A pesquisa foi divulgada como pre-print, ainda sem revisão por pares, na última terça-feira (15/06). Para chegar ao dado, os pesquisadores isolaram a influência do alinhamento a Bolsonaro de outros fatores que também determinam a decisão de cada indivíduo sobre o isolamento social, como necessidade econômica.

Isso foi feito a partir das respostas a três pesquisas de opinião feitas pelo Instituto Datafolha, em 17 e 27 de abril e em 26 de maio do ano passado. Os levantamentos pediram às pessoas que indicassem o grau de isolamento que praticavam, em uma escala com quatro níveis, e como avaliavam o trabalho de Bolsonaro em relação à covid-19.

A adesão média ao isolamento dos que consideravam a performance de Bolsonaro sobre a pandemia boa ou ótima ficou 2 pontos percentuais abaixo da adesão média do conjunto da população. “Isso significa que o isolamento teria sido dois pontos percentuais superior se essas pessoas não estivessem presentes”, diz Patrícia Ferrini, ex-consultora da Organização Mundial de Saúde (OMS) e uma das autoras do estudo.

Em seguida, os pesquisadores usaram um modelo matemático que projeta o desenvolvimento de uma pandemia a partir de diversas variáveis para reproduzir a evolução do número de mortes pela doença no Brasil naquele período, que concluiu que o grau de isolamento médio no país nesse intervalo foi de 53% – sendo 100% o isolamento total.
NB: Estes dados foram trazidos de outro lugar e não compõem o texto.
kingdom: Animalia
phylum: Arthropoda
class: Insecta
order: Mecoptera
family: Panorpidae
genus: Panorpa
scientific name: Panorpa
Ao final, os pesquisadores rodaram o mesmo modelo, mas utilizando uma taxa de isolamento de 55% — percentual esperado se nenhum brasileiro considerasse a atuação do presidente na pandemia boa ou ótima, dois pontos percentuais maior do que a taxa real de 53%. No novo cenário, o número final de mortes seria 32,8 mil. Essas 25,5 mil mortes a menos do que o registrado na realidade seria o número de vítimas associado ao negacionismo de parte da população em relação à covid-19 nesse período.
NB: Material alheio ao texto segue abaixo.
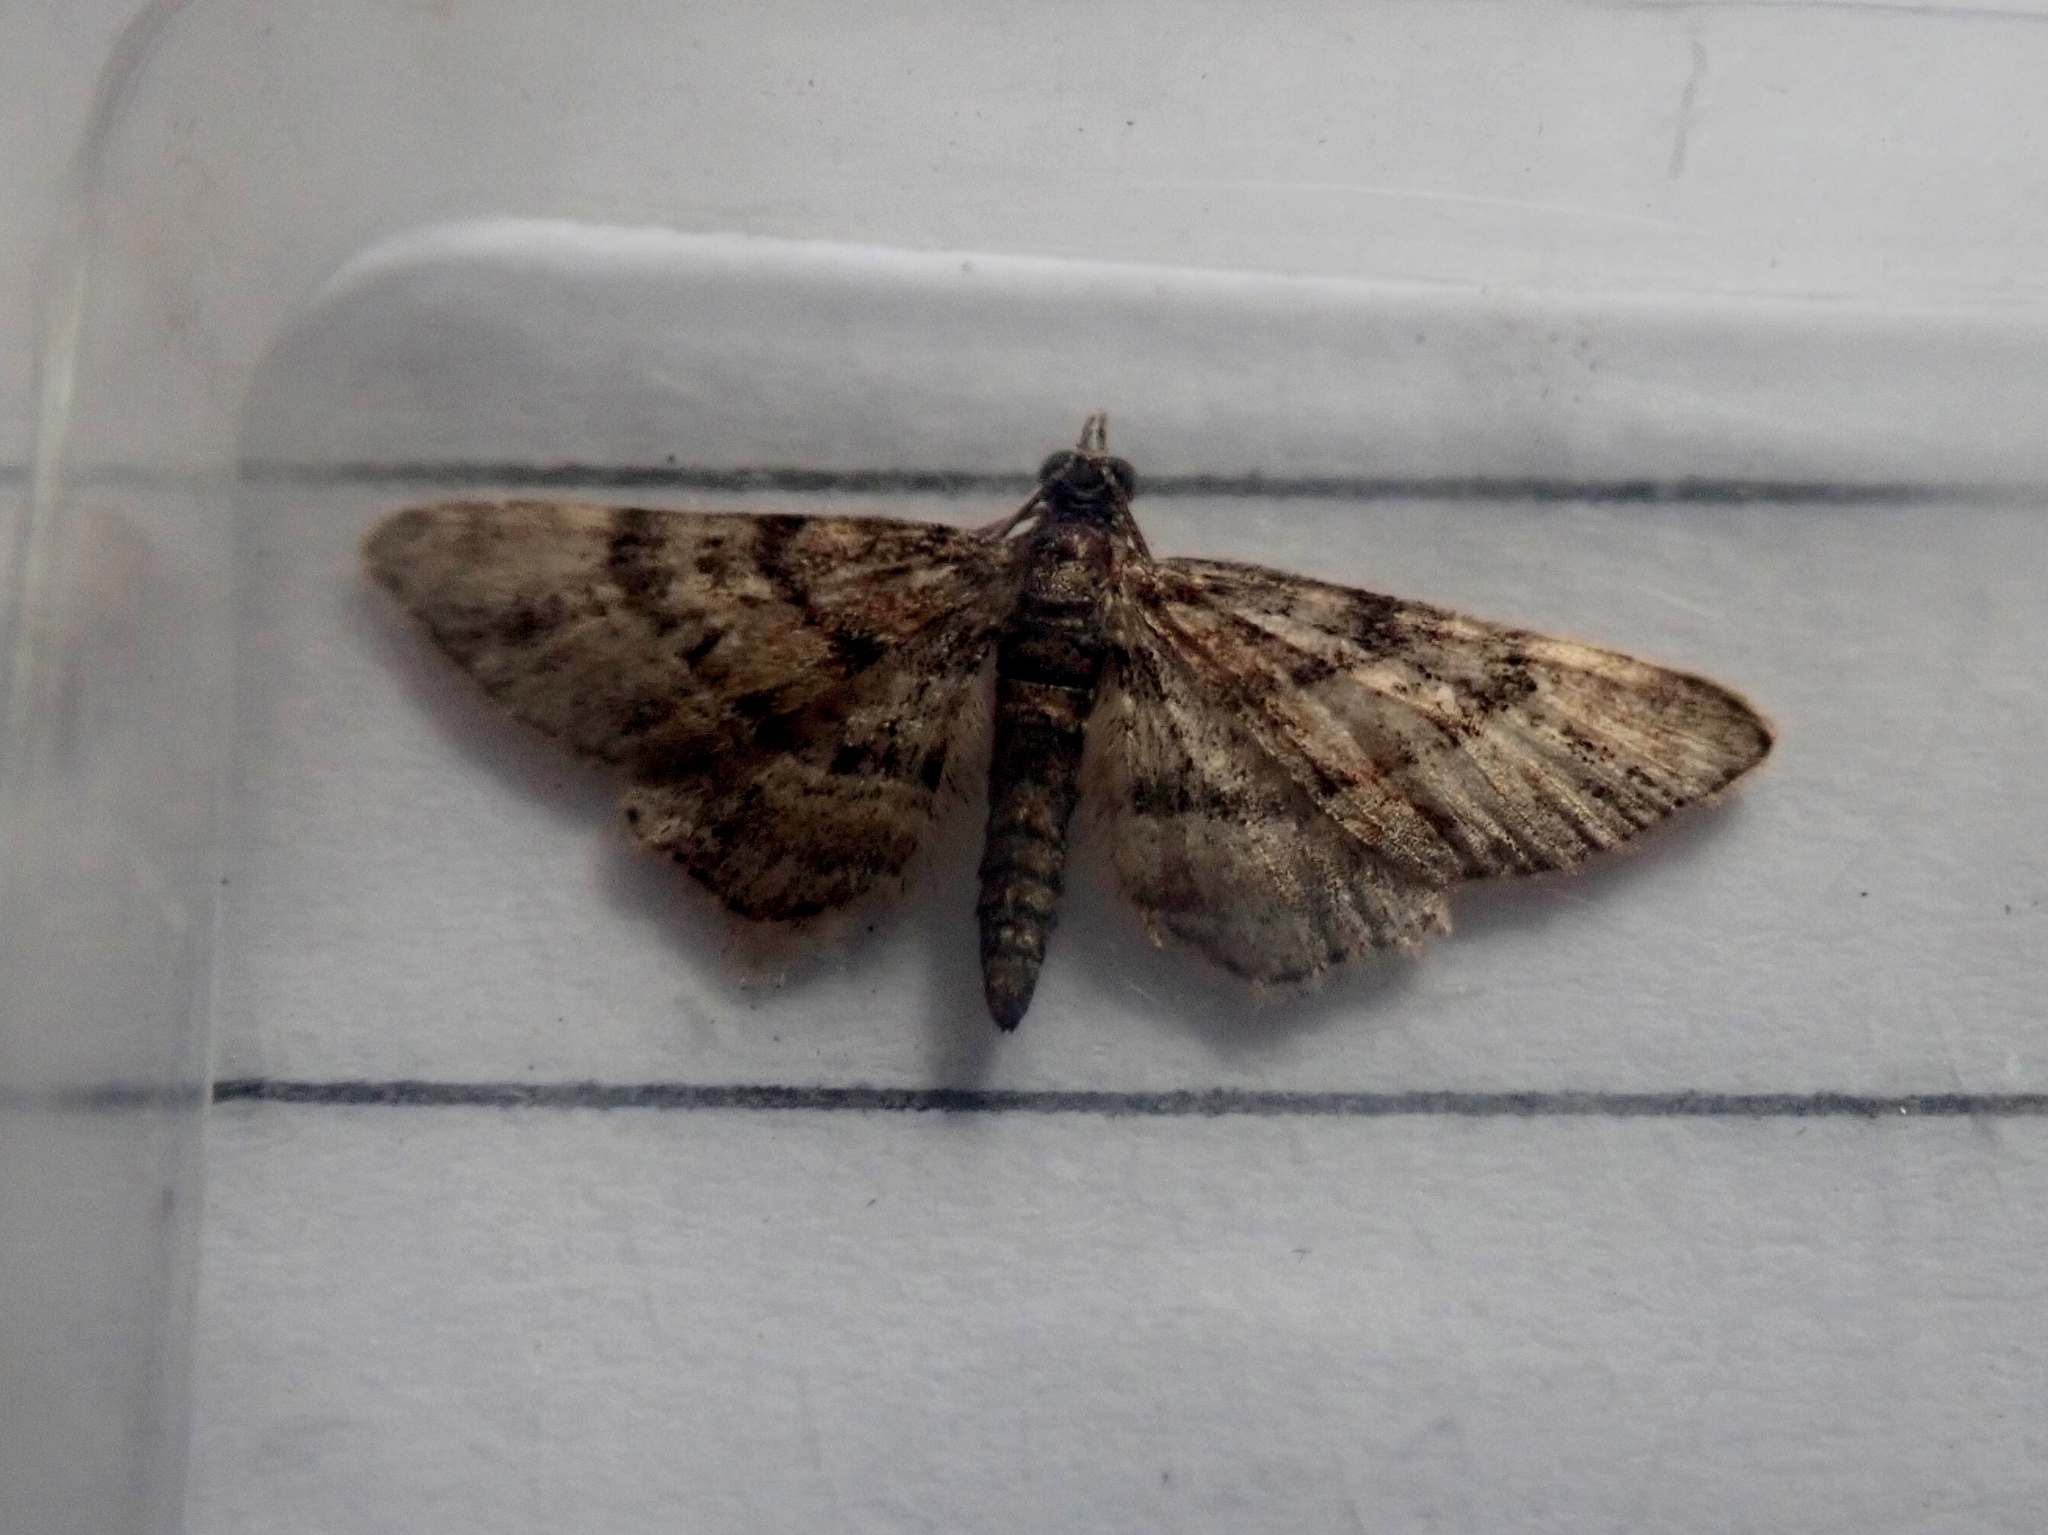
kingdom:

“A taxa de isolamento social influencia a taxa de contato entre indivíduos suscetíveis e infectados e, como consequência, o número de novos casos por unidade de tempo. Variações bem pequenas no isolamento podem levar a diferenças importantes no número de mortes, devido ao crescimento exponencial da curva de contágio”, diz Ferrini.